Aim: Write out the rows below word for word, from the line with "Rendered at 1241 by 1754 pixels." through the last line of the rows.
* * *
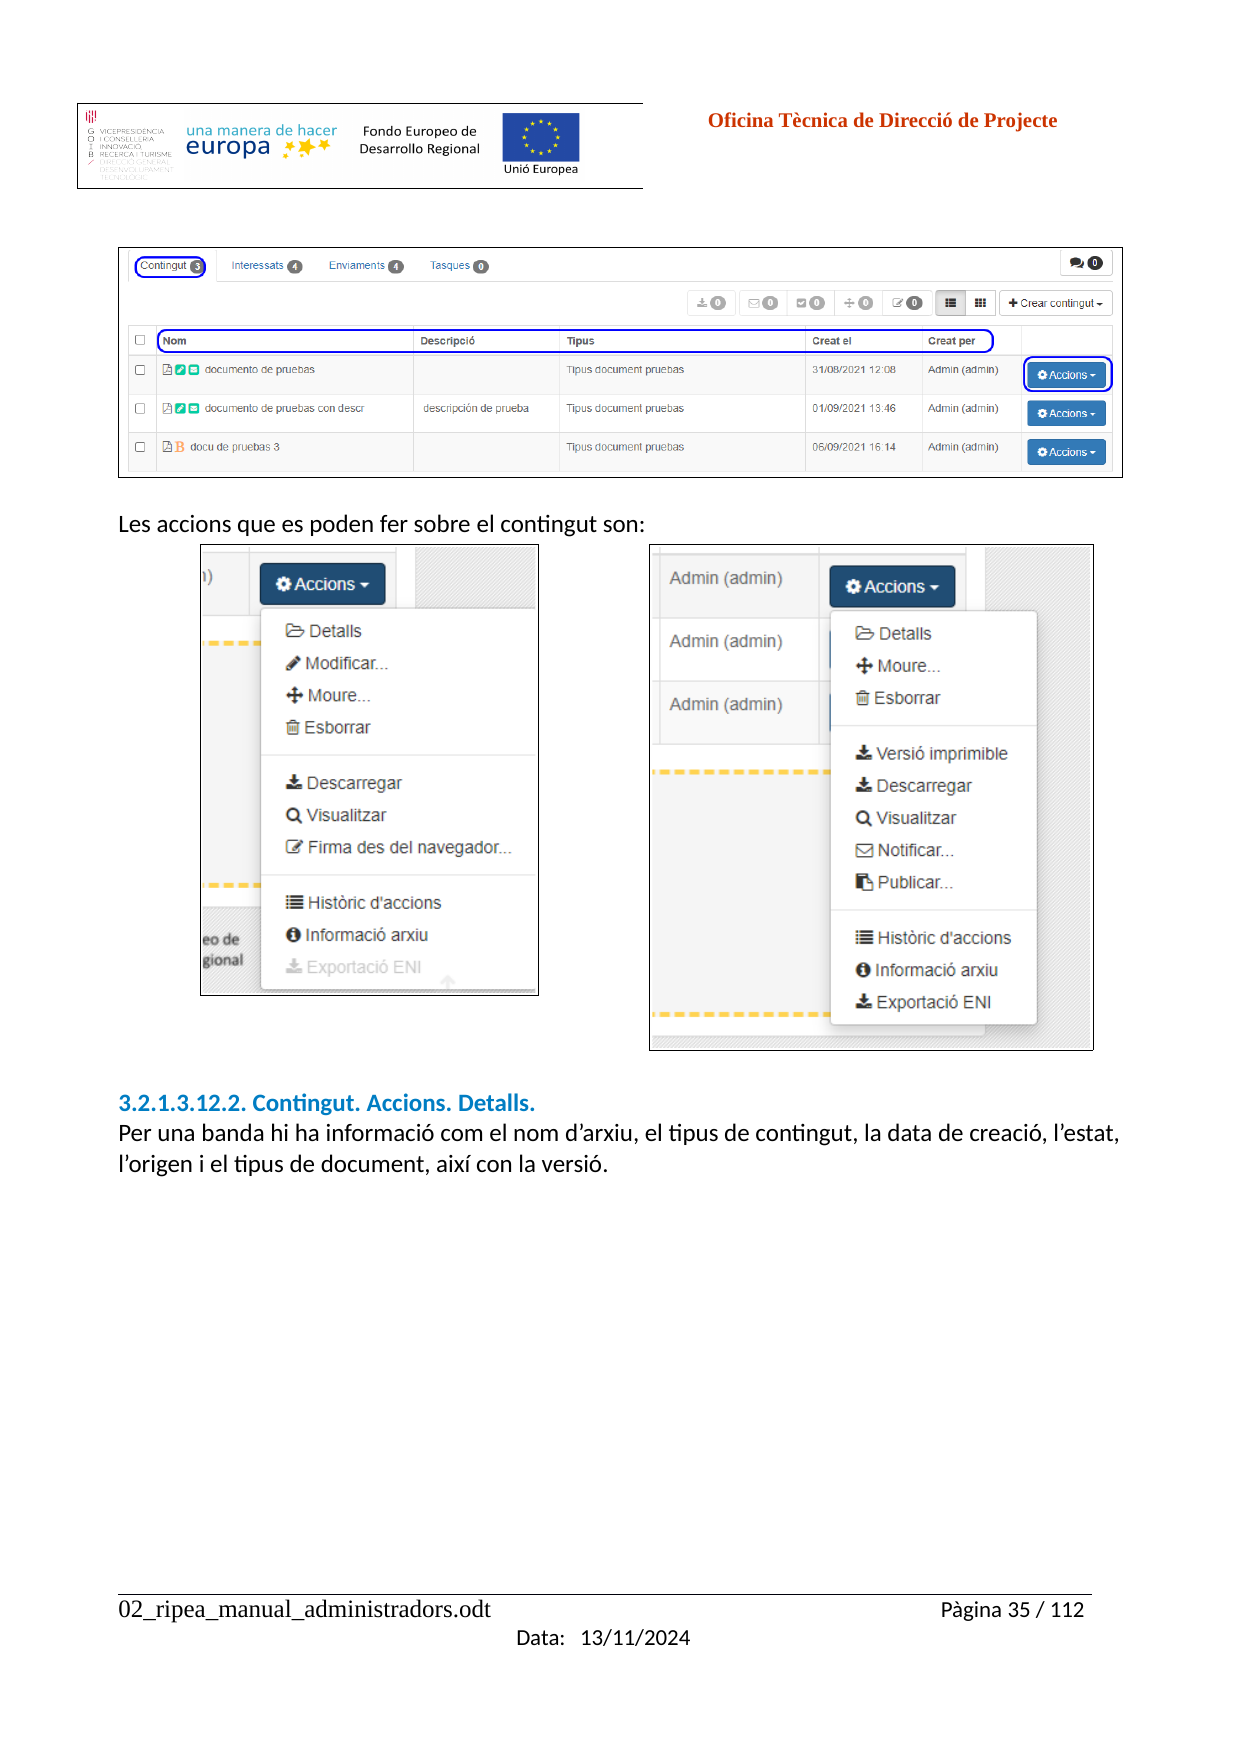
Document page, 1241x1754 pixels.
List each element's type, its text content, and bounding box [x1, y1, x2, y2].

text Les accions que es poden fer sobre el contingut son: [118, 508, 1122, 538]
text Per una banda hi ha informació com el nom d’arxiu, el tipus de contingut, la data de creació, l’estat, l’origen i el tipus de document, així con la versió. [118, 1117, 1122, 1178]
picture [652, 547, 1090, 1048]
table_header [620, 539, 1122, 1056]
picture [202, 547, 536, 993]
table_header [118, 539, 620, 1056]
picture [184, 108, 585, 182]
subtitle 3.2.1.3.12.2. Contingut. Accions. Detalls. [118, 1087, 1122, 1117]
picture [82, 108, 178, 182]
picture [121, 250, 1119, 475]
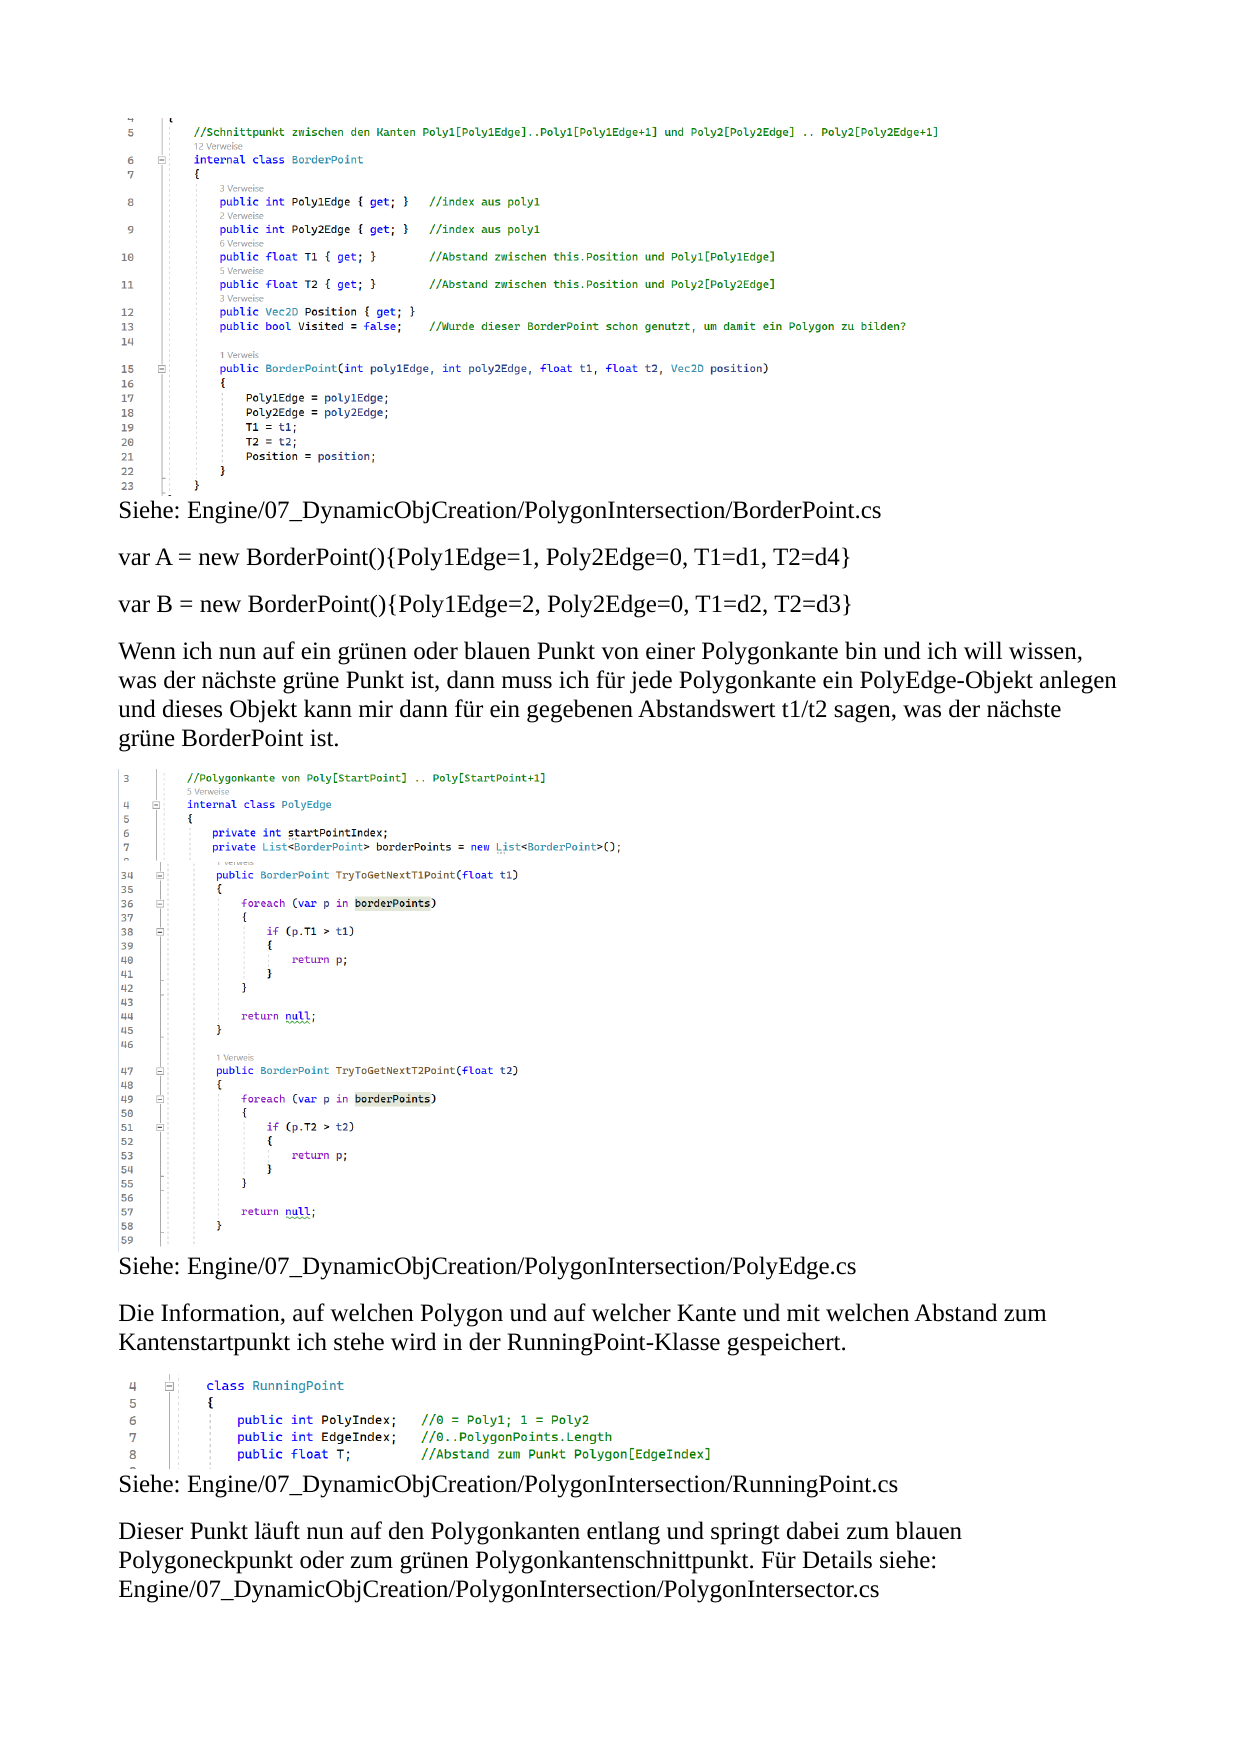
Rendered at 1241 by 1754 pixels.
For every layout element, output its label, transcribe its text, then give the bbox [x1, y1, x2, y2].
* * *
Answer to the problem:
Rendered at 1241 by 1754 pixels.
For every layout element, output its label, transcribe its text, then give the bbox [x1, y1, x2, y2].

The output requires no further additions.